**Problem description:** Copy the text read from every one of the records below, word for word and line for line, and leave the pictures out of your answer.

**Input records:**
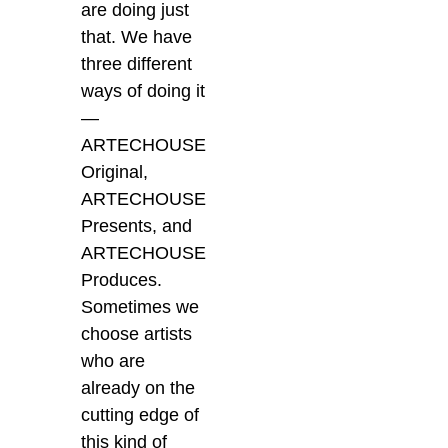
are doing just
that. We have
three different
ways of doing it
—
ARTECHOUSE
Original,
ARTECHOUSE
Presents, and
ARTECHOUSE
Produces.
Sometimes we
choose artists
who are
already on the
cutting edge of
this kind of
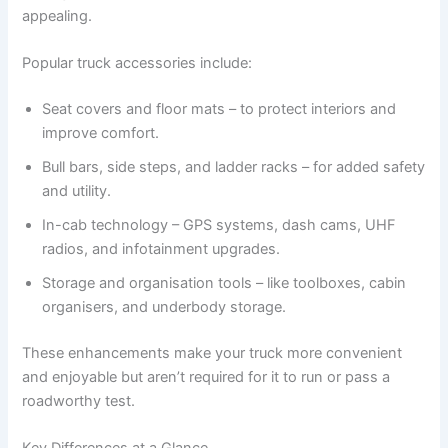
appealing.
Popular truck accessories include:
Seat covers and floor mats – to protect interiors and
improve comfort.
Bull bars, side steps, and ladder racks – for added safety
and utility.
In-cab technology – GPS systems, dash cams, UHF
radios, and infotainment upgrades.
Storage and organisation tools – like toolboxes, cabin
organisers, and underbody storage.
These enhancements make your truck more convenient
and enjoyable but aren’t required for it to run or pass a
roadworthy test.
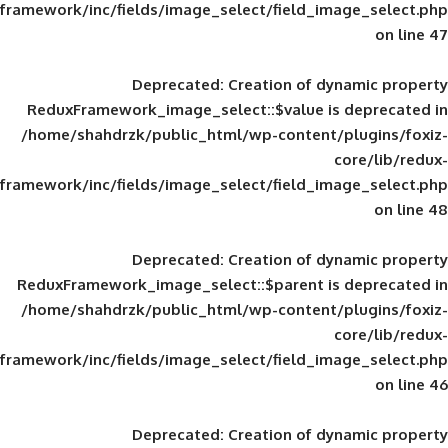
framework/inc/fields/image_select/field_im
Deprecated
: Creation of d
ReduxFramework_image_select::$value is
/home/shahdrzk/public_html/wp-content/
framework/inc/fields/image_select/field_im
Deprecated
: Creation of d
ReduxFramework_image_select::$parent is
/home/shahdrzk/public_html/wp-content/
framework/inc/fields/image_select/field_im
Deprecated
: Creation of d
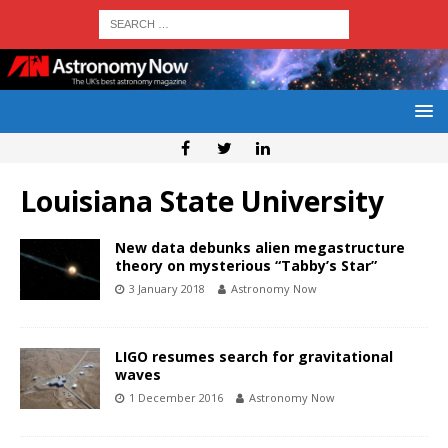
Louisiana State University
New data debunks alien megastructure
theory on mysterious “Tabby’s Star”
3 January 2018
Astronomy Now
LIGO resumes search for gravitational
waves
1 December 2016
Astronomy Now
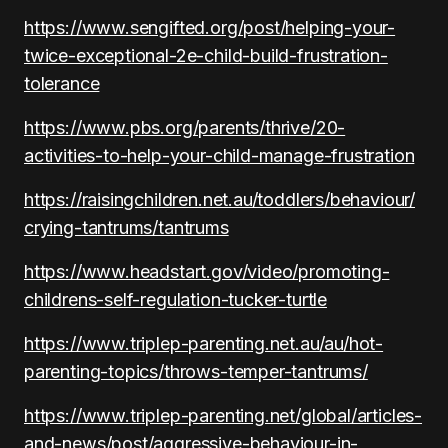
https://www.sengifted.org/post/helping-your-
twice-exceptional-2e-child-build-frustration-
tolerance
https://www.pbs.org/parents/thrive/20-
activities-to-help-your-child-manage-frustration
https://raisingchildren.net.au/toddlers/behaviour/
crying-tantrums/tantrums
https://www.headstart.gov/video/promoting-
childrens-self-regulation-tucker-turtle
https://www.triplep-parenting.net.au/au/hot-
parenting-topics/throws-temper-tantrums/
https://www.triplep-parenting.net/global/articles-
and-news/post/aggressive-behaviour-in-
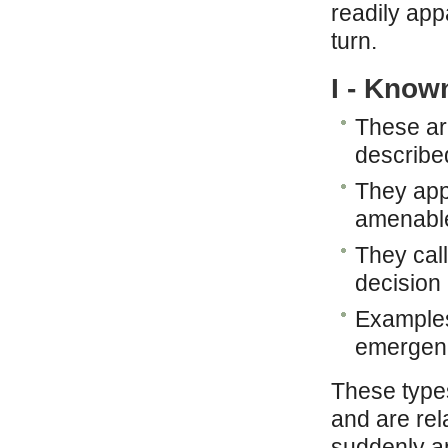
readily appa
turn.
I - Know
These ar
describe
They app
amenable
They call
decision
Examples:
emergen
These types
and are rel
suddenly an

**The answer:**
are doing just
that. We have
three different
ways of doing it
—
ARTECHOUSE
Original,
ARTECHOUSE
Presents, and
ARTECHOUSE
Produces.
Sometimes we
choose artists
who are
already on the
cutting edge of
this kind of
appealing.
Popular truck accessories include:
Seat covers and floor mats – to protect interiors and
improve comfort.
Bull bars, side steps, and ladder racks – for added safety
and utility.
In-cab technology – GPS systems, dash cams, UHF
radios, and infotainment upgrades.
Storage and organisation tools – like toolboxes, cabin
organisers, and underbody storage.
These enhancements make your truck more convenient
and enjoyable but aren’t required for it to run or pass a
roadworthy test.
framework/inc/fields/image_select/field_im
Deprecated
: Creation of d
ReduxFramework_image_select::$value is
/home/shahdrzk/public_html/wp-content/
framework/inc/fields/image_select/field_im
Deprecated
: Creation of d
ReduxFramework_image_select::$parent is
/home/shahdrzk/public_html/wp-content/
framework/inc/fields/image_select/field_im
Deprecated
: Creation of d
Louisiana State University
New data debunks alien megastructure
theory on mysterious “Tabby’s Star”
3 January 2018
Astronomy Now
LIGO resumes search for gravitational
waves
1 December 2016
Astronomy Now
https://www.sengifted.org/post/helping-your-
twice-exceptional-2e-child-build-frustration-
tolerance
https://www.pbs.org/parents/thrive/20-
activities-to-help-your-child-manage-frustration
https://raisingchildren.net.au/toddlers/behaviour/
crying-tantrums/tantrums
https://www.headstart.gov/video/promoting-
childrens-self-regulation-tucker-turtle
https://www.triplep-parenting.net.au/au/hot-
parenting-topics/throws-temper-tantrums/
https://www.triplep-parenting.net/global/articles-
and-news/post/aggressive-behaviour-in-
readily appa
turn.
I - Know
These ar
describe
They app
amenable
They call
decision
Examples:
emergen
These types
and are rel
suddenly an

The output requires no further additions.